On the eve of the biggest boom in U.S. bond sales since World War II, cracks are appearing in the exclusive Wall Street club responsible for ensuring the market functions smoothly.
For decades, the firms, known as primary dealers, have sat at the nexus of the Treasuries market, buying newly issued bonds to disseminate throughout financial markets and trading directly with the Federal Reserve. This relationship has helped the Fed implement its policy goals, yet the implosions of recent months suggest that the group is under duress.
Dominated by big banks like J.P. Morgan Chase and Goldman Sachs Group, the 24 primary dealers struggled to keep money moving within the core of global finance during the coronavirus panic in March.

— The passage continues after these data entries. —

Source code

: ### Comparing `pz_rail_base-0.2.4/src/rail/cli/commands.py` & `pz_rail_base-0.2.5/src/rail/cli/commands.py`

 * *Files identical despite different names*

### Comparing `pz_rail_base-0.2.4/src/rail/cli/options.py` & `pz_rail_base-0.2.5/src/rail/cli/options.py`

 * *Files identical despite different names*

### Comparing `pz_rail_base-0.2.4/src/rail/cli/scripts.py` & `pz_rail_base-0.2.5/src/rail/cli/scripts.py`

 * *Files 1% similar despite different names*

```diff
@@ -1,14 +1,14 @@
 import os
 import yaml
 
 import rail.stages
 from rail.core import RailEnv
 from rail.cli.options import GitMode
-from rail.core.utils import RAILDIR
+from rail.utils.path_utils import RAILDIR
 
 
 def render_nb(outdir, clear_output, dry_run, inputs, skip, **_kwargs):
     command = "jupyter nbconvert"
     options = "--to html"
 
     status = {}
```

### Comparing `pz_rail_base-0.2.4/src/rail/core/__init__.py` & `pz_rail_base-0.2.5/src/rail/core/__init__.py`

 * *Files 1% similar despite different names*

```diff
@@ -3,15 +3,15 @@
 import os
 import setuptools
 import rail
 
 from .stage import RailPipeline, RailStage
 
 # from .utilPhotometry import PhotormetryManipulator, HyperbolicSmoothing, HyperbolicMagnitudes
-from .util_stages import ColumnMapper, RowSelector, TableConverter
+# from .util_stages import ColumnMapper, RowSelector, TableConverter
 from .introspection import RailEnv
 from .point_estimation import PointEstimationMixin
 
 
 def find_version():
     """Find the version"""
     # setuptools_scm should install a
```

The Fed deployed a series of unprecedented interventions in response, including trillions of dollars worth of emergency funds — and inadvertently fueled debate on the need for reform.
One proposed solution: end Wall Street's near-monopoly on club membership. Bond giant Pacific Investment Management Co. argues that asset managers should be included in the group. That could benefit the Newport Beach, Calif.-based firm and would add trillions of dollars to the collective firepower of primary dealers, further boosting the influence of these investing behemoths.
"Certainly increasing the number of primary dealers would be useful. Instead of increasing it to smaller dealer financial institutions, widening it out to larger asset managers seems a better bang for your buck," PIMCO economist Tiffany Wilding said in an interview. "The Fed's programs and policies will be more efficiently transmitted throughout the financial system if it opens up its operations to a broader set of counterparties."